__Work to complete__
Once the pictures are set aside, transcribe each line of the listing exactly.

(Extracted information begins)

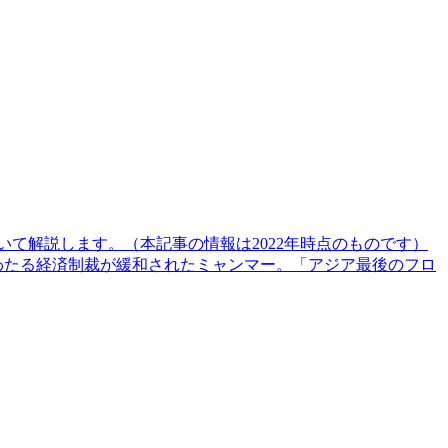
て解説します。（本記事の情報は2022年時点のものです）
、長年にわたる経済制裁が緩和されたミャンマー。「アジア最後のフロ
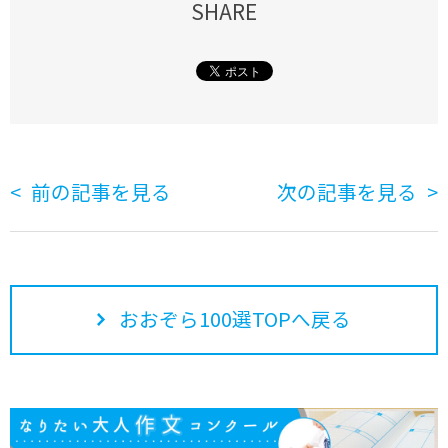
SHARE
前の記事を見る
次の記事を見る
おおぞら100選TOPへ戻る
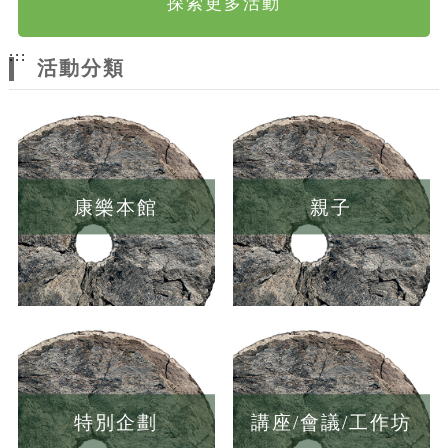
探索更多活動
:::
活動分類
康樂本館
親子
特別企劃
講座/會議/工作坊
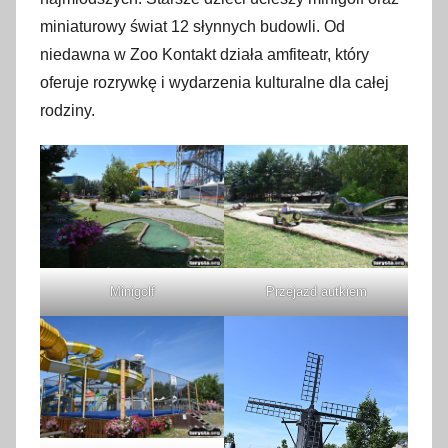
miniaturowy świat 12 słynnych budowli. Od
niedawna w Zoo Kontakt działa amfiteatr, który
oferuje rozrywkę i wydarzenia kulturalne dla całej
rodziny.
Minigolf
Przejazd autkiem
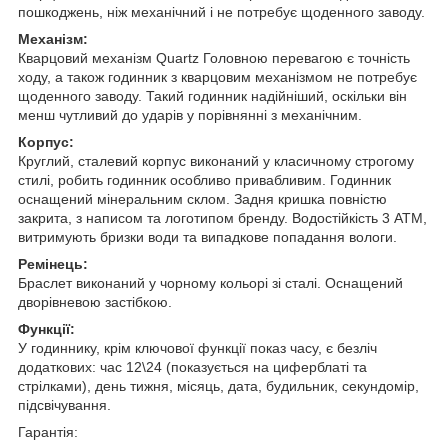
пошкоджень, ніж механічний і не потребує щоденного заводу.
Механізм:
Кварцовий механізм Quartz Головною перевагою є точність
ходу, а також годинник з кварцовим механізмом не потребує
щоденного заводу. Такий годинник надійніший, оскільки він
менш чутливий до ударів у порівнянні з механічним.
Корпус:
Круглий, сталевий корпус виконаний у класичному строгому
стилі, робить годинник особливо привабливим. Годинник
оснащений мінеральним склом. Задня кришка повністю
закрита, з написом та логотипом бренду. Водостійкість 3 АТМ,
витримують бризки води та випадкове попадання вологи.
Ремінець:
Браслет виконаний у чорному кольорі зі сталі. Оснащений
дворівневою застібкою.
Функції:
У годиннику, крім ключової функції показ часу, є безліч
додаткових: час 12\24 (показується на циферблаті та
стрілками), день тижня, місяць, дата, будильник, секундомір,
підсвічування.
Гарантія:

(Extracted information ends)

__Reply__
て解説します。（本記事の情報は2022年時点のものです）
、長年にわたる経済制裁が緩和されたミャンマー。「アジア最後のフロ
SHARE
前の記事を見る
次の記事を見る
おおぞら100選TOPへ戻る
探索更多活動
:::
活動分類
康樂本館
親子
特別企劃
講座/會議/工作坊
miniaturowy świat 12 słynnych budowli. Od
niedawna w Zoo Kontakt działa amfiteatr, który
oferuje rozrywkę i wydarzenia kulturalne dla całej
rodziny.
Minigolf
Przejazd autkiem
пошкоджень, ніж механічний і не потребує щоденного заводу.
Механізм:
Кварцовий механізм Quartz Головною перевагою є точність
ходу, а також годинник з кварцовим механізмом не потребує
щоденного заводу. Такий годинник надійніший, оскільки він
менш чутливий до ударів у порівнянні з механічним.
Корпус:
Круглий, сталевий корпус виконаний у класичному строгому
стилі, робить годинник особливо привабливим. Годинник
оснащений мінеральним склом. Задня кришка повністю
закрита, з написом та логотипом бренду. Водостійкість 3 АТМ,
витримують бризки води та випадкове попадання вологи.
Ремінець:
Браслет виконаний у чорному кольорі зі сталі. Оснащений
дворівневою застібкою.
Функції:
У годиннику, крім ключової функції показ часу, є безліч
додаткових: час 12\24 (показується на циферблаті та
стрілками), день тижня, місяць, дата, будильник, секундомір,
підсвічування.
Гарантія:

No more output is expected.